Аманда лишь обреченно застонала, прикрыв глаза. Сердце так сильно колотилось, что ей казалось: склонившийся над нею кандальник должен был слышать его удары. Сквозь слипшиеся от слез отчаянья ресницы она бросила на него молящий взгляд, но встретилась лишь с холодным пеплом зрачков – он продолжал молча смотреть на нее каким-то странным, а оттого еще более пугающим, сводящим с ума взглядом.

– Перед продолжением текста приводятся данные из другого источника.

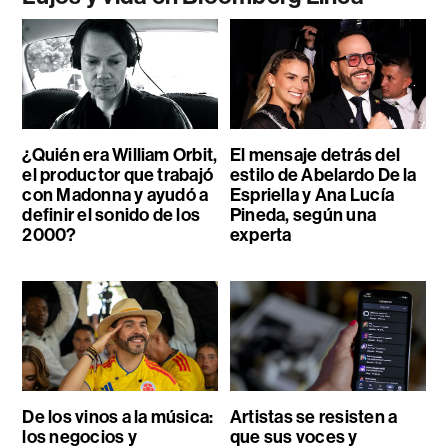
¿Quién era William Orbit,
El mensaje detrás del
el productor que trabajó
estilo de Abelardo De la
con Madonna y ayudó a
Espriella y Ana Lucía
definir el sonido de los
Pineda, según una
2000?
experta
De los vinos a la música:
Artistas se resisten a
los negocios y
que sus voces y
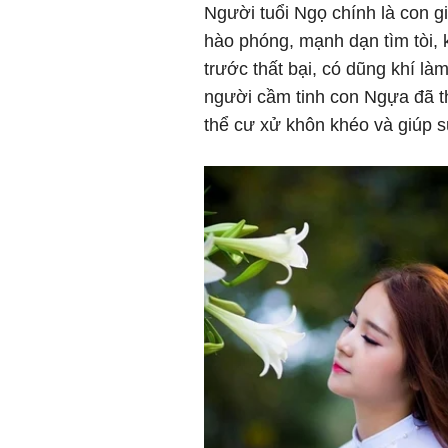
Người tuổi Ngọ chính là con gi
hào phóng, mạnh dạn tìm tòi,
trước thất bại, có dũng khí là
người cầm tinh con Ngựa đã th
thể cư xử khôn khéo và giúp s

«Господи, за что?» – пальцы Аманды сгорстили траву. Она ли не презирала неуклюжую неотесанность провинции, коя своими деревенскими повадками лишь позорила древние родовые гербы и мало чем отличалась от своих голодранцев-слуг?.. Она ли не следовала наказу отца, сторонясь засаленных сюртуков, от которых пахло наво-зом, а за каблуками коих волочилась налипшая солома? И что же?..

– Не смей прикасаться ко мне, животное! – Аманда попыталась увернуться от его руки, которая по-хозяйски похлопала ее по коленям, но лишь застонала от боли, ко-гда пальцы железными щипцами сжали ее запястье.

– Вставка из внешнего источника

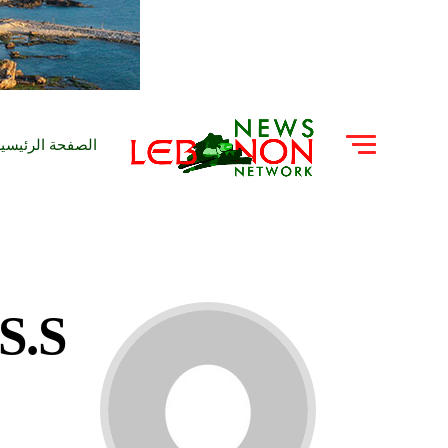
الصفحة الرئيسي
S.S.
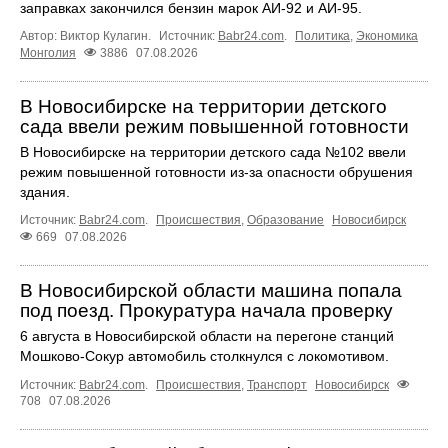
заправках закончился бензин марок АИ-92 и АИ-95.
Автор: Виктор Кулагин.
Источник:
Babr24.com
.
Политика
,
Экономика
Монголия
3886
07.08.2026
В Новосибирске на территории детского
сада ввели режим повышенной готовности
В Новосибирске на территории детского сада №102 ввели
режим повышенной готовности из-за опасности обрушения
здания.
Источник:
Babr24.com
.
Происшествия
,
Образование
Новосибирск
669
07.08.2026
В Новосибирской области машина попала
под поезд. Прокуратура начала проверку
6 августа в Новосибирской области на перегоне станций
Мошково-Сокур автомобиль столкнулся с локомотивом.
Источник:
Babr24.com
.
Происшествия
,
Транспорт
Новосибирск
708
07.08.2026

– Ты что же, барынька, личико-то свое воротишь? Ну?! Мордень почему свою прячешь, стерва? Али кровь твоя, голубая да чистая, не велит? Так я ведь вскрою твои жилки… Гляну, вдруг да она тоже красная? Ну, ну, не ерепенься, девка, не корчи из себя картину. С капитаном-то… моим должничком, ты небось уже своим медом да теплом поделилась, а? Знаю, знаю, не скаль зубы. Что? Ах, должок? Есть такой грех за ним. Вот ты-то за него покуда и расплатишься. Пусть отольются ему слезы моей Дарьюшки, пусть вспомнит, гадлец, как родну кровь в каторжное железо садить… Колодник я бежлый… с Сахалы38, людожором кликали меня,– доверительно шепнул он и, провористо задрав пышный подол, сипло хохотнул: —Эт я тебе, малина, затем сказываю, чтоб ты ведала, чье семя под сердцем носить станешь… Чтоб не заобиделась часом и знала, кто нонче любать тебя будет и люлюкать, как дитя…

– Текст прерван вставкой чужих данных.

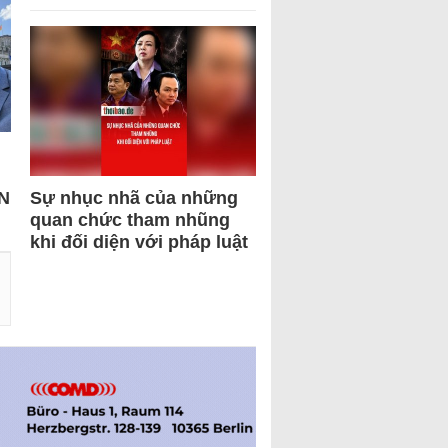
N
Sự nhục nhã của những
quan chức tham nhũng
khi đối diện với pháp luật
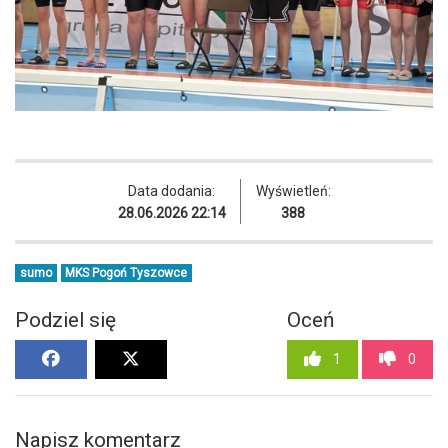
Data dodania:
Wyświetleń:
28.06.2026 22:14
388
sumo
MKS Pogoń Tyszowce
Podziel się
Oceń
1
0
Napisz komentarz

Зубарев вдруг сбросил с себя кожаную куртку, обнажая бычий торс. Его плечи, руки и грудь распирали огромные, как у жеребца, мускулы, похожие на массивные окатные камни. Лицо Матвея, будто скроенное из жесткой седельной кожи, с провалами на щеках и многочисленными бороздами морщин, тронула зловещая тень. Он подмигнул своей пленнице, как старой подружке, и тут же внезапно дернул на себя корсаж платья, оголяя беззащитную грудь.

Оглушенная страхом и отвращением, Аманда не слышала своего крика, когда рванулась от земли, чтобы расцарапать его лицо. Ее природой овладело исступление. Она извивалась, кусалась, яростно впиваясь зубами в своего врага, но вдруг беспомощно зависла в его руках, чувствуя, как быстро слабеет, содрогаясь всем телом от грубого, хриплого смеха.